Shonjir By C.J. Cherryh

“Why should we be sorrowful?” asked Melein, when they had met again that evening, for their first common-meal in many days, and their last, before landing. “We always knew that we were the last. For a time we believed otherwise, and we were happier, but it is only the same truth that has always been. We should still be glad. We have come home. We have seen what was our beginning, and that is a fit ending.”

This was something the human could not understand. He simply shook his head as he would do in pain, and his dus nosed at him, disconsolate.

But Niun inclined himself wholly to Melein’s thoughts: they were true. There were far worse things than what lay before them: there was Kesrith; there were humans, and regul.

“Do not grieve for us,” Niun said to Duncan, and touched his sleeve. “We are where we wish to be.”

“I will get back to controls,” Duncan said, and flung himself to his feet, veiled himself and left their company without asking permission or looking back. His dus trailed after him, radiating distress.

“He can do nothing there,” said Melein with a shrug. “But it comforts him.”

“Our Duncan,” said Niun, “will not let go. He is obsessed with blame.”

“For us?”

Niun shrugged, pressed his lips together, looked aside.

She put out her hand and touched his face, recalled his attention, regarding him sadly. “I have known that it was possible, that it might have been too long. Niun, there have been above eighty Darks, and in each more than one generation has passed; and there have been above eighty Betweens, and the most of them have lasted above a thousand years.”

He attempted a deprecating laugh, a shake of his head: it did not come out as a laugh. “I can reckon that in distance but not in years. Twenty years is long for a kel’en. I cannot reckon a thousand.”

She bent and pressed her lips to his brow. “Niun, the accounting is no matter. It is beyond my reckoning too.”

That night, and the night after, Niun slept sitting, his head against her chair. Melein did not ask it. He simply did not want to leave her. And when Duncan came from his lonely watch for what few hours of true sleep he sought, he curled up against his dus in the corner here, and not in kel-hall. It was not a time that any of them wanted to be alone. The loneliness of Kutath itself was overwhelming.

On the eighth day Kutath swung beneath them, filling all the screen in the she’pan’s hall angry, arid, scarred with its age.

And Duncan came to the she’pan’s presence, burst in like a gust of wind and swept off mez and zaidhe to show his face: it was aglow.

“Life!” he said. “The scan shows it. She’pan, Niun your World is not dead.”

For an instant neither of them moved.

And of a sudden Melein struck her hands together and thanked the several gods; and only then Niun dared to draw breath and hope.

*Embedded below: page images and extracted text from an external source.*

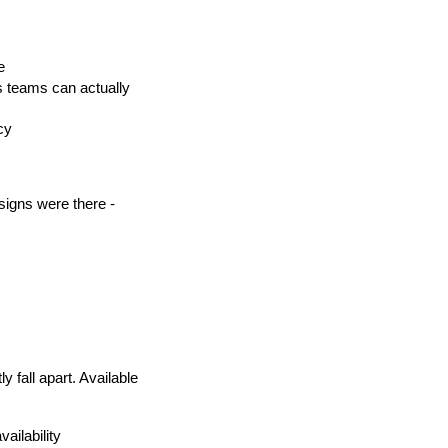
e
s teams can actually 
cy
gns were there - 
fall apart. Available 
vailability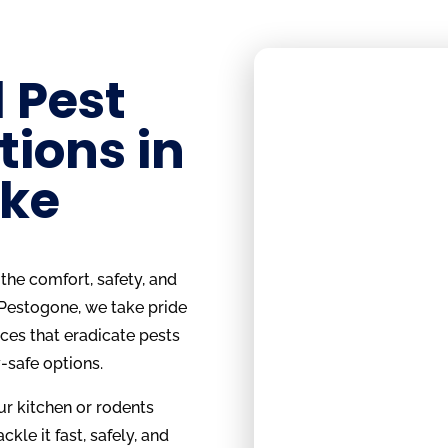
 Pest
tions in
ake
the comfort, safety, and
 Pestogone, we take pride
ices that eradicate pests
-safe options.
ur kitchen or rodents
ckle it fast, safely, and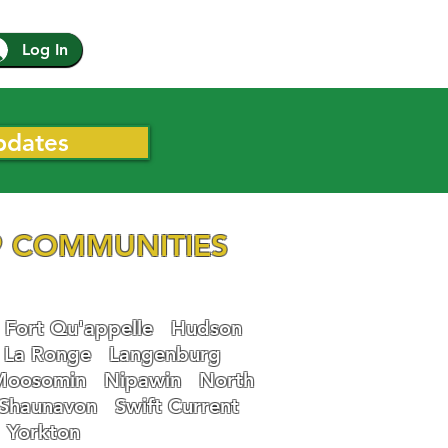
Log In
pdates
 COMMUNITIES
Fort Qu'appelle
Hudson
La Ronge
Langenburg
Moosomin
Nipawin
North
Shaunavon
Swift Current
Yorkton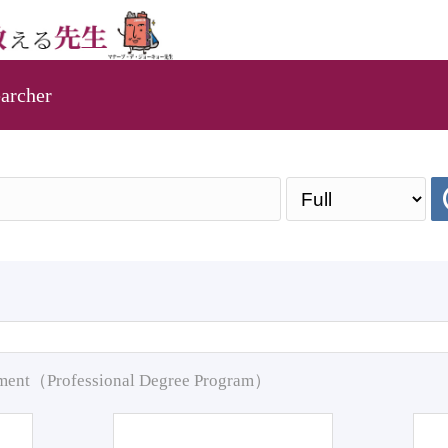
archer
pment（Professional Degree Program）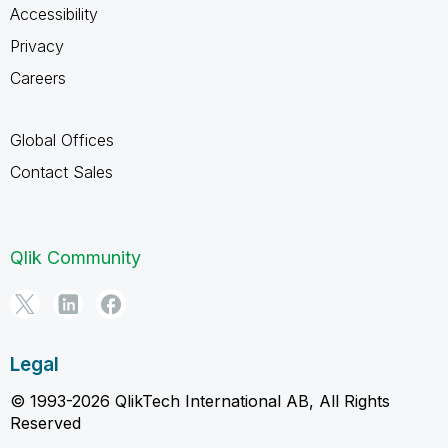
Accessibility
Privacy
Careers
Global Offices
Contact Sales
Qlik Community
Legal
© 1993-2026 QlikTech International AB, All Rights
Reserved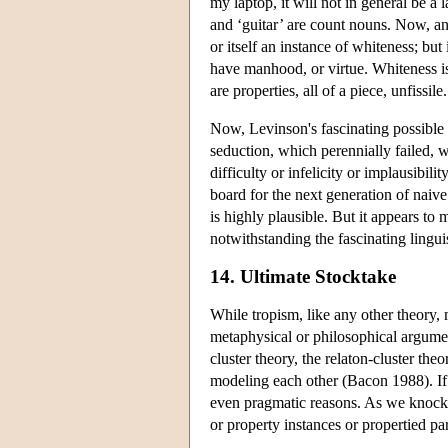
my laptop, it will not in general be a l
and ‘guitar’ are count nouns. Now, ana
or itself an instance of whiteness; but
have manhood, or virtue. Whiteness is 
are properties, all of a piece, unfissile.
Now, Levinson's fascinating possible i
seduction, which perennially failed, w
difficulty or infelicity or implausibi
board for the next generation of naive
is highly plausible. But it appears to 
notwithstanding the fascinating linguis
14. Ultimate Stocktake
While tropism, like any other theory, 
metaphysical or philosophical argumen
cluster theory, the relaton-cluster th
modeling each other (Bacon 1988). If t
even pragmatic reasons. As we knock a
or property instances or propertied par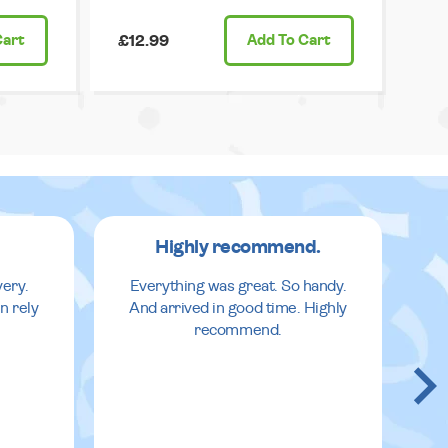
Cart
£12.99
Add
To Cart
Highly recommend.
very.
Everything was great. So handy.
n rely
And arrived in good time. Highly
recommend.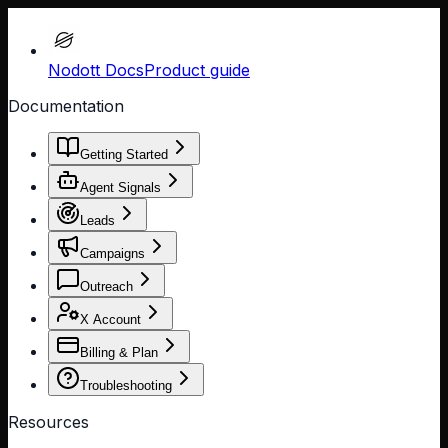
Nodott Docs
Product guide
Documentation
Getting Started
Agent Signals
Leads
Campaigns
Outreach
X Account
Billing & Plan
Troubleshooting
Resources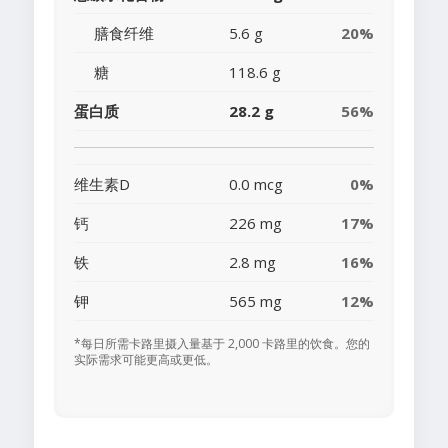
膳食纤维
5.6 g
20%
糖
118.6 g
蛋白质
28.2 g
56%
维生素D
0.0 mcg
0%
钙
226 mg
17%
铁
2.8 mg
16%
钾
565 mg
12%
*每日所需卡路里摄入量基于 2,000 卡路里的饮食。您的
实际需求可能更高或更低。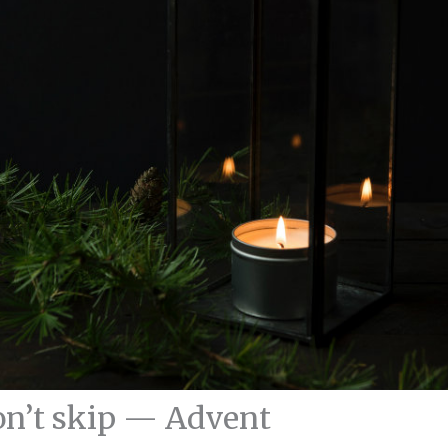
n’t skip — Advent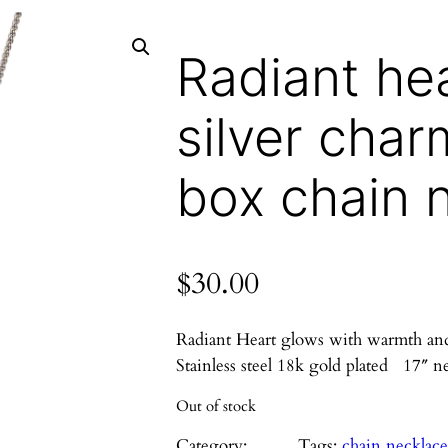
Radiant he
silver char
box chain 
$
30.00
Radiant Heart glows with warmth and li
Stainless steel 18k gold plated 17″ n
Out of stock
Category:
Tags:
chain necklac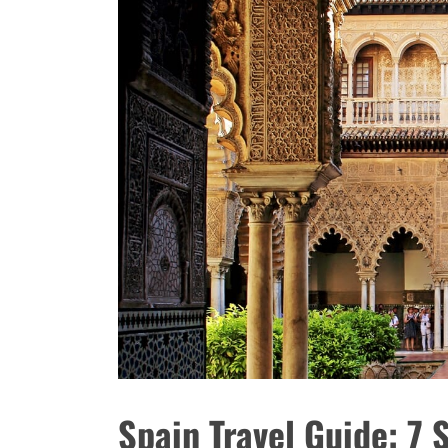
Spain Travel Guide: 7 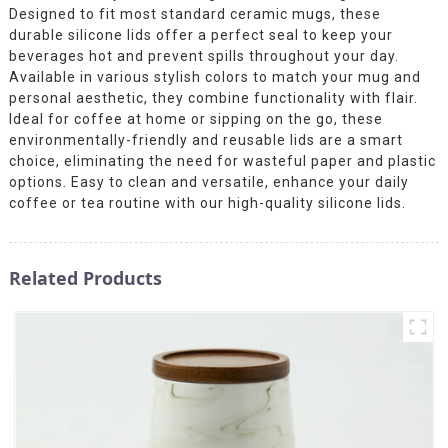
Designed to fit most standard ceramic mugs, these
durable silicone lids offer a perfect seal to keep your
beverages hot and prevent spills throughout your day.
Available in various stylish colors to match your mug and
personal aesthetic, they combine functionality with flair.
Ideal for coffee at home or sipping on the go, these
environmentally-friendly and reusable lids are a smart
choice, eliminating the need for wasteful paper and plastic
options. Easy to clean and versatile, enhance your daily
coffee or tea routine with our high-quality silicone lids.
Related Products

Behind Duncan, Melein went to controls, and Niun followed after, with the dusei padding behind them and blowing great puffs of excitement. Melein settled on the arm of the cushion and Niun leaned beside her, the while Duncan tried to make clear to them what his search had found, showing them the screens and the figures and all the chattering flow of data that meant life.

Life of machines; and very, very scant, the evidence of growing things.

“It looks like Kesrith from space,” said Duncan softly, and sent a chill over Niun’s flesh, for often enough the old she’pan had called Kesrith the forge that would prepare the People… for all that would lie before them. “The dusei,” said Duncan, “should fare well enough there.”

“One moon,” Niun read the screen, remembering with homesickness the two that had coursed the.skies of Kesrith; remembering his hills, and the familiar places that he had hunted before humans came.

This world of their ancestors would hold its own secrets, its own graces and beauties, and its own dangers.

And humans soon enough.

“Duncan,” said Melein, “take us down.”